Guernsey Governor welcomes Battle of Britain change

A woman watching the Guernsey Air Display from St Sampson
Image caption Thousands of islanders in both Guernsey and Jersey watched the display in fine weather

Guernsey's Lieutenant Governor, Air Marshal Peter Walker, says he welcomes the dropping of the phrase "Battle of Britain" from the island's air display.

The show, which ran from 11:00 until 13:22 BST on Thursday, has been rebranded as the Guernsey Air Display.

The move comes 14 years after the Jersey International Air Display dropped the Battle of Britain tag.

Lt Gov Walker said some potential sponsors "don't want to be associated with... the dark days of warfare".

He said the Guernsey Air Display was "an appropriate title, fit for the 21st Century".

Many of those watching the event from St Sampson on Guernsey's east coast were disappointed by the decision.

Bernard Wills said: "I don't think it was necessary. It was still the battle of Britain. The men still lost their lives and won the war for us."

Phil Horsepool watched the display from the sea wall, where he was taking photographs.

"It should stay Battle of Britain - it should never be changed," he said.

"I wasn't around in the war years but my father was. He fought for our freedom. I've been part of the forces and I feel strongly that it should stay as a remembrance."

'Horrible time'

Gary Cutler said for the sake of those who lived through the occupation of the Channel Islands by German forces from 1940-1945, the title should not have been changed.
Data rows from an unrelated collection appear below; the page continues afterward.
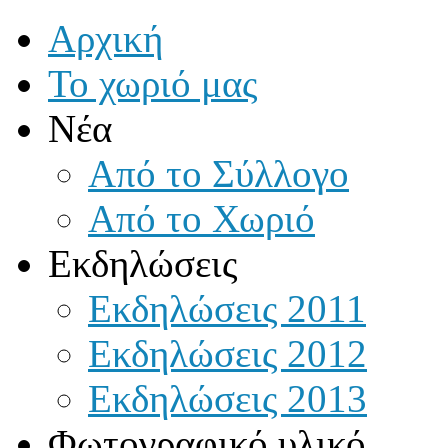
Αρχική
Το χωριό μας
Νέα
Από το Σύλλογο
Από το Χωριό
Εκδηλώσεις
Εκδηλώσεις 2011
Εκδηλώσεις 2012
Εκδηλώσεις 2013
Φωτογραφικό υλικό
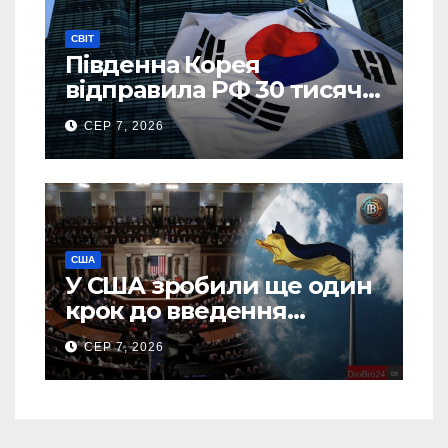
СВІТ
Південна Корея
відправила РФ 30 тисяч
тонн авіапалива
СЕР 7, 2026
США
У США зробили ще один
крок до введення
“пекельних санкцій”
СЕР 7, 2026
проти Росії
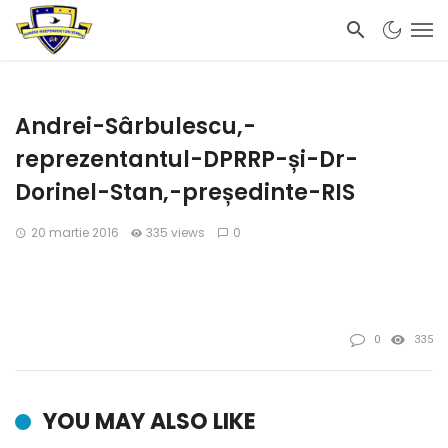
Andrei-Sârbulescu,-
reprezentantul-DPRRP-și-Dr-
Dorinel-Stan,-președinte-RIS
20 martie 2016
335 views
0
0
335
YOU MAY ALSO LIKE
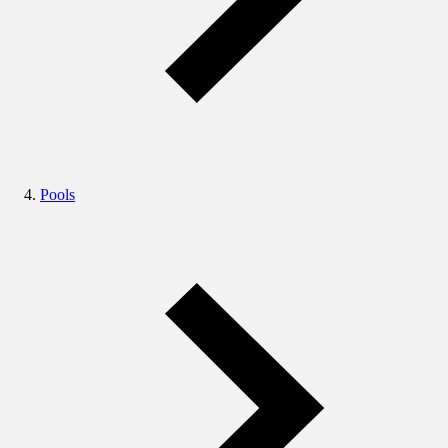
Pools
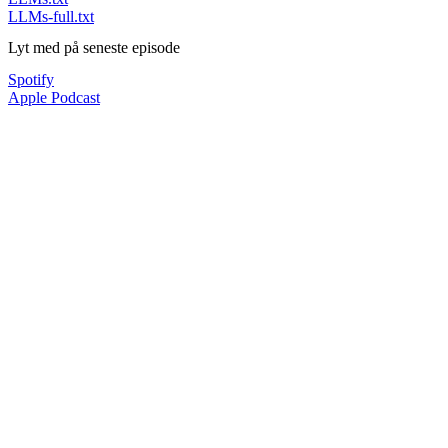
LLMs-full.txt
Lyt med på seneste episode
Spotify
Apple Podcast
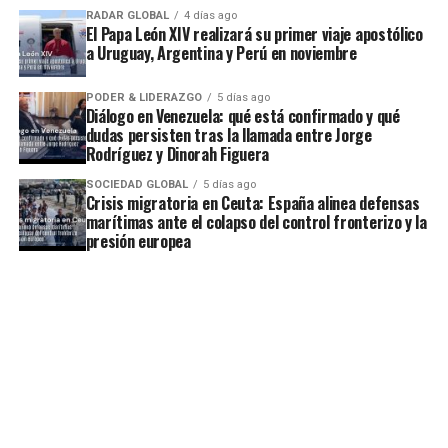
RADAR GLOBAL
4 días ago
El Papa León XIV realizará su primer viaje apostólico
a Uruguay, Argentina y Perú en noviembre
PODER & LIDERAZGO
5 días ago
Diálogo en Venezuela: qué está confirmado y qué
dudas persisten tras la llamada entre Jorge
Rodríguez y Dinorah Figuera
SOCIEDAD GLOBAL
5 días ago
Crisis migratoria en Ceuta: España alinea defensas
marítimas ante el colapso del control fronterizo y la
presión europea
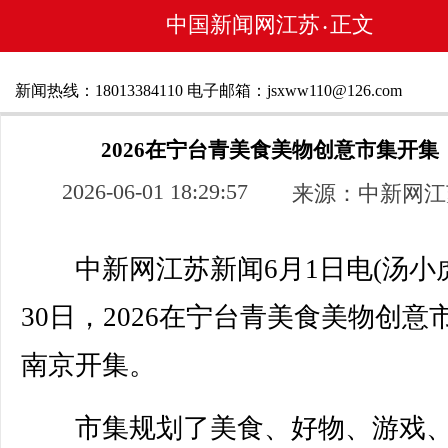
中国新闻网江苏
正文
•
新闻热线：18013384110 电子邮箱：jsxww110@126.com
2026在宁台青美食美物创意市集开集
2026-06-01 18:29:57
来源：中新网江
中新网江苏新闻6月1日电(汤小虎
30日，2026在宁台青美食美物创意
南京开集。
市集规划了美食、好物、游戏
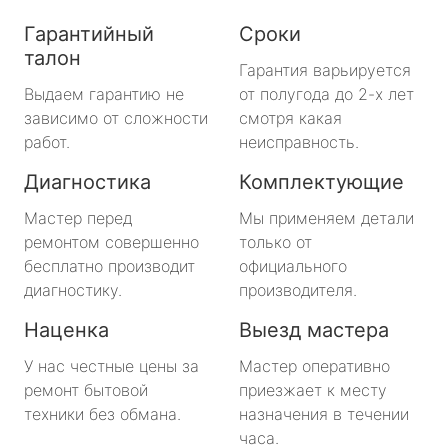
Гарантийный
Сроки
талон
Гарантия варьируется
Выдаем гарантию не
от полугода до 2-х лет
зависимо от сложности
смотря какая
работ.
неисправность.
Диагностика
Комплектующие
Мастер перед
Мы применяем детали
ремонтом совершенно
только от
бесплатно производит
официального
диагностику.
производителя.
Наценка
Выезд мастера
У нас честные цены за
Мастер оперативно
ремонт бытовой
приезжает к месту
техники без обмана.
назначения в течении
часа.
"I grew up around people that had been in the occupation and they always felt this was a good reminder of how important their freedom was," he said.

Annette Carpentier questioned the argument that the name change could be justified by the need to secure funding.

Image caption Annette Carpentier questioned whether sponsorship issues justified the change

"It's a two-edged sword, isn't it? You need the money but it would be nicer if the resources were coming from somewhere where what's behind the display was closer to their hearts."

Other display spectators shared broadly similar views.

Barry Mahy said: "I was here during the war and I know too much about it.

"It was a horrible time. It's nice to get away from it. Times have moved on."

The displays in both Guernsey and Jersey remain part of Battle of Britain Week, during which the RAF Association collects money for the Wings Appeal.

This provides funds for serving and former air force personnel.

The phrase is also used to describe the memorial flight which traditionally opens Guernsey's event.

This usually consists of a Lancaster bomber, a Spitfire and a Hurricane.

However, an oil leak prevented the Hurricane from making the trip over the English Channel this year.

Image caption The phrase Battle of Britain is still used to describe the traditional memorial flight

Mike Higgins, who organises the Jersey event, said he instigated the rebranding there in 1998 in order to "bring it up to date and make it more relevant".

He said it would have been misleading to go on referring to the Battle of Britain when collecting charity donations from the public on the day of the display.

"People thought we were collecting for pilots injured in WWII," he said.

"Keeping the original title would have ignored all the servicemen and women hurt in all the other conflicts that have happened since."

Mr Higgins said the display brought more tourists to Jersey than any other event on the calendar and the name change had helped to bring that about.